If the Boks had been dropping passes while trying to make that third 1m pass in the tramlines, running into each other while trying to execute multiple runners off a 3rd phase breakdown, knocking on while trying to sneak an offload in the tackle, or having a dink over the rush defence bounce cruelly, then I would be happy to take a loss.

Instead they did not have the game to score against a 13 man Irish side despite being camped on their tryline for 5 minutes prior to half time.

57% territory and possession, 141 carries, 19 defenders beaten, 585 meters with ball in hand, and 87 more passes than the Irish. Yet still managed to lose the game. Against 14 men.

Thanks to our initial “Churnalism” model, then Naspers CEO Koos Bekker once famously suggested that News24 could be run by a group of youngsters operating out of a garage. This (wrongly to my mind), because nothing original came out, and it was just a case of re-writing press releases or other people’s work as per the original Huffington Post model.

Well, that’s the word that came to mind when watching the Boks on Saturday …

At times the players actually looked surprised to get the ball as it was just churned out to the next person in the line in the hope that they would provide some sort of individual brilliance … That never came!

Apart from the litany of errors made – the Boks conceded 9 turnovers, and made 22 handling errors – Allister Coetzee’s new side just lacked any sort of spark or creativity on attack.

14 kicks from hand to the 34 from the Irish just compounded the issue, and speaks to a side that was clearly missing the tactical acumen of starting flyhalf Pat Lambie.

Evidence of a plan to mitigate the loss? Clearly not.

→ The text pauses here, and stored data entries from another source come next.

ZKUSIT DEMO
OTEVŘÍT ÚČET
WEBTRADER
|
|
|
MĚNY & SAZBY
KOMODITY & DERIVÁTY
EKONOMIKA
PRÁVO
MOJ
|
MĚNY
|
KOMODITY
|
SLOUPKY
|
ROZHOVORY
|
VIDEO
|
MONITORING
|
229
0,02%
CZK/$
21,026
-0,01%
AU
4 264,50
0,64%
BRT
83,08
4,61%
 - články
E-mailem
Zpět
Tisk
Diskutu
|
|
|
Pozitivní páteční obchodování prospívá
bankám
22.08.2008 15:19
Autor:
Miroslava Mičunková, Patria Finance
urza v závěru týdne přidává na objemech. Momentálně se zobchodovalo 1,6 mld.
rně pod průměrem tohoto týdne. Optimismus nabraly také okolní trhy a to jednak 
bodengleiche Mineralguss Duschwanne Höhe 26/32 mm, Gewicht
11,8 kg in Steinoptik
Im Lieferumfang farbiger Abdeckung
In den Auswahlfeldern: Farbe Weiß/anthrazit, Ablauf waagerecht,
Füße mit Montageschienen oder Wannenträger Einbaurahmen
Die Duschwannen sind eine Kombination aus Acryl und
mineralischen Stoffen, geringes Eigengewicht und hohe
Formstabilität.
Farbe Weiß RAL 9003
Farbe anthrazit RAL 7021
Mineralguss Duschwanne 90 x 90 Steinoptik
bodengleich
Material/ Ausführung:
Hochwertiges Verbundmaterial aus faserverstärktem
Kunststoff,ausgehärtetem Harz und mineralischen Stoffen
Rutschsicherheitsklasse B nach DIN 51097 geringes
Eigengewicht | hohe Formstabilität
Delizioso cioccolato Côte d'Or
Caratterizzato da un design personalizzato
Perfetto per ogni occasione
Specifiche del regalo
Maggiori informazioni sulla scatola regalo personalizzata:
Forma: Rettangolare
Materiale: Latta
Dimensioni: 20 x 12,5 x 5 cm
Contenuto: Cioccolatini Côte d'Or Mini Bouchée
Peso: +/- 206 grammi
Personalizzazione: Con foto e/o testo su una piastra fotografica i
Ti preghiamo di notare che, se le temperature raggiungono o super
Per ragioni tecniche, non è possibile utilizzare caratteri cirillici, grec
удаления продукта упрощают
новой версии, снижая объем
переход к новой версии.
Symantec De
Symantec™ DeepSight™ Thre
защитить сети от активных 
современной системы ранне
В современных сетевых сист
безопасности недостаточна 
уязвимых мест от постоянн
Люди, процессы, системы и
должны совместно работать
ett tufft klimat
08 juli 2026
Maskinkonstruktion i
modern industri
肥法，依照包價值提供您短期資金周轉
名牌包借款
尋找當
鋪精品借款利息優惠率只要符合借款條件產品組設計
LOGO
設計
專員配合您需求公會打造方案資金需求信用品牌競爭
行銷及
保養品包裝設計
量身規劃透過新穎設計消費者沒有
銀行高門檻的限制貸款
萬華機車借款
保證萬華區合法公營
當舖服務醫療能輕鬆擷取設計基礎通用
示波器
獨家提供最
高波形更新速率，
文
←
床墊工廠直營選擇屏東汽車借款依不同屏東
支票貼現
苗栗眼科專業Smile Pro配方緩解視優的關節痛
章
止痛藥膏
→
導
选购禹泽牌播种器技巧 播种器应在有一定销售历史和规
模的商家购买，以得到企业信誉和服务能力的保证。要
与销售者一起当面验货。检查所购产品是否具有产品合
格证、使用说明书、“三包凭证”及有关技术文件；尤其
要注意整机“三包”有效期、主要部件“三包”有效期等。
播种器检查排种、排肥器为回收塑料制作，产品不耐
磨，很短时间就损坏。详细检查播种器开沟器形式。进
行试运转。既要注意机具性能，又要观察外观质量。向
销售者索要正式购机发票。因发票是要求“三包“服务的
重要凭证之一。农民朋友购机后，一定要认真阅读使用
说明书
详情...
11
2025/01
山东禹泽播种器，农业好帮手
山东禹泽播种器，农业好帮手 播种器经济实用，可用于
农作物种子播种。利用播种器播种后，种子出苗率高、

A symptom of a team trying to implement a more ball in hand attacking game, but without the skills or nous to implement it? Or hopefully (and Coetzee deserves the benefit of the doubt right now), a new team trying to implement a new game, but needing some time to gel as a unit before getting it right?

I am not, by any stretch of the imagination, saying we ditch the power or kicking game completely. That would be bloody stupid. I am saying that it would be nice to have a Plan B, or even Plan C for when those two are not working.

2 Comments

  1. There is a real brain drain problem in all the levels of SA rugby. Players and coaches.

  2. The new coach is a lovely guy and pretty good at his job yadda yadda but as most rugby people know, he is a confirmed repeat-offender choker. Province/Stormers always won when it wasn’t crucial and lost when it was. And losing home games was a regular thing. Time and time again. Exciting show-ponies that fail when there is pressure. Not the sort of record that’s ideal for an international coach. He will win games and everybody will get excited but he will lose when it comes to the crunch. No trophies in the cupboard over the next four years.